Ellard memilih keluar dari rumah begitu ia tahu statusnya. Ternyata ia tidak terlahir dari rahim wanita yang selama ini ia panggil dengan sebutan ibu, melainkan dari rahim wanita yang merupakan cinta pertama ayahnya, Stevan Willard.

Stevan Willard mengalami kecelakaan pesawat saat Ellard masih berada di dalam kandungan. Stevan meninggalkan wasiat dengan mewariskan semua hartanya atas nama bayi yang dikandung oleh wanita yang dicintainya itu yang tidak lain adalah ibu kandungnya.

Kematian dan pengkhianatan Stevan tidak bisa diterima oleh Rebecca. Ia menjumpai ibu kandung Ellard yang saat itu sudah hamil tua berniat untuk melampiaskan kemarahannya. Namun takdir berkata lain, wanita itu meninggal saat melahirkan Ellard. Ellard yang malang harus menanggung kemarahan Rebecca.

Satu tahun terakhir ini, ia tidak pernah memimpikan kenangan buruk itu lagi. Tapi ada ada dengan malam ini? Ia sedang tertekan akan kerinduan terhadap Naura, dan ia juga pergi ke rumah sakit untuk menyaksikan kondisi Rebecca yang dikabarkan Edward terjatuh di dalam toilet. Wanita itu terlihat baik-baik saja. Lalu kenapa mimpi itu harus kembali menghantuinya? Ia sungguh takut, sangat takut. Ia benci melihat ketidak berdayaannya di dalam mimpi itu. Ia terlihat seperti pengemis. Ya, mengemis perhatian dan kasih sayang.

Ini mengerikan, aku harus bangun, Ellard bangunlah! Sisi dirinya yang lain memerintah Ellard agar segera bangun dari mimpi buruk yang membelenggunya. Shit! Aku membutuhkan Naura.

"Hei, ada apa denganmu? Tenanglah. Itu hanya mimpi buruk. Buka matamu dan bangunlah. Kau baik-baik saja."

Suara siapa itu? bukan suara kekasihku-Naura. Dan ini bukan cara Naura membangunkan dan menenangkanku.

"Hei, kau tidak sendirian. Aku di sini, bersamamu. Bangunlah, aku menunggumu,"

Ellard tersentak dan terbangun. Pria itu duduk dengan tiba-tiba membuat genggaman tangan Emily terlepas paksa.

"Syukurlah kau sudah bangun. Lihatlah, kau baik-baik saja, bukan. Kau lebih hebat dari mimpi buruk itu,"

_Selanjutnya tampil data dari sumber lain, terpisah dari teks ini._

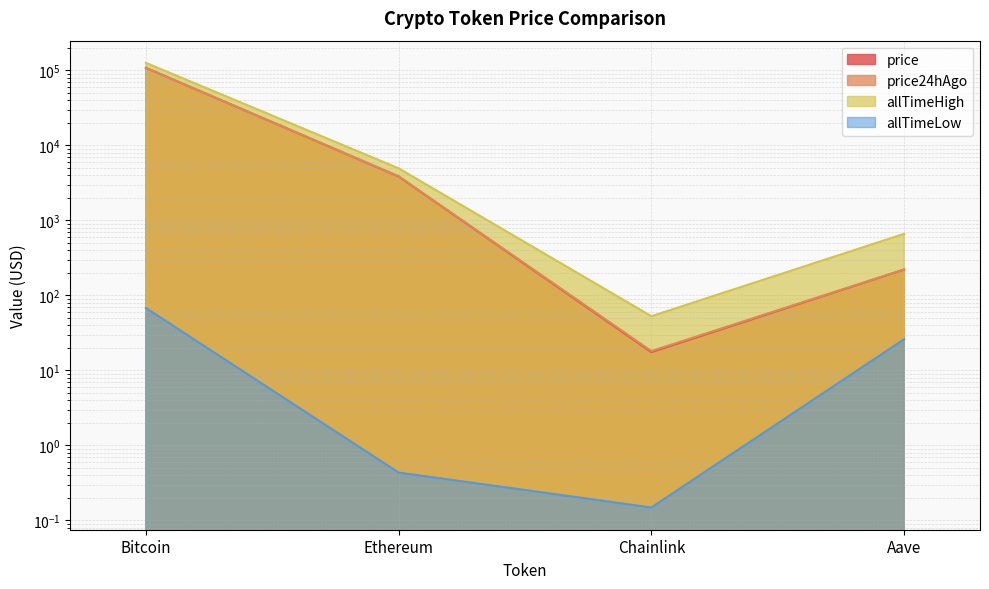

What is the difference between the highest and lowest values at Chainlink?

52.6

Ellard mengerjapkan matanya berulang kali, melihat sosok yang baru saja menyelamatkannya dari rasa sesak yang luar biasa mematikan.

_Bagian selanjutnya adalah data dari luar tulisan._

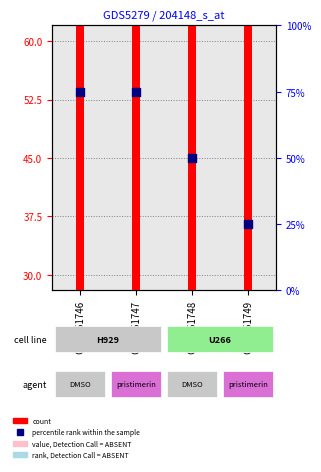

Which series has the largest total across all categories?

count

Entah mendapat dorongan dari mana tangannya terulur menarik Emily agar berdiri dan daduk di pangkuannya. Ia memeluk Emily.

"Aa-aku Emily,"

"Aku tahu. Diamlah." Ellard mengeratkan pelukannya dan semakin mengeratkan pelukannya tatkala jemari Emily mengusap lembut kepalanya.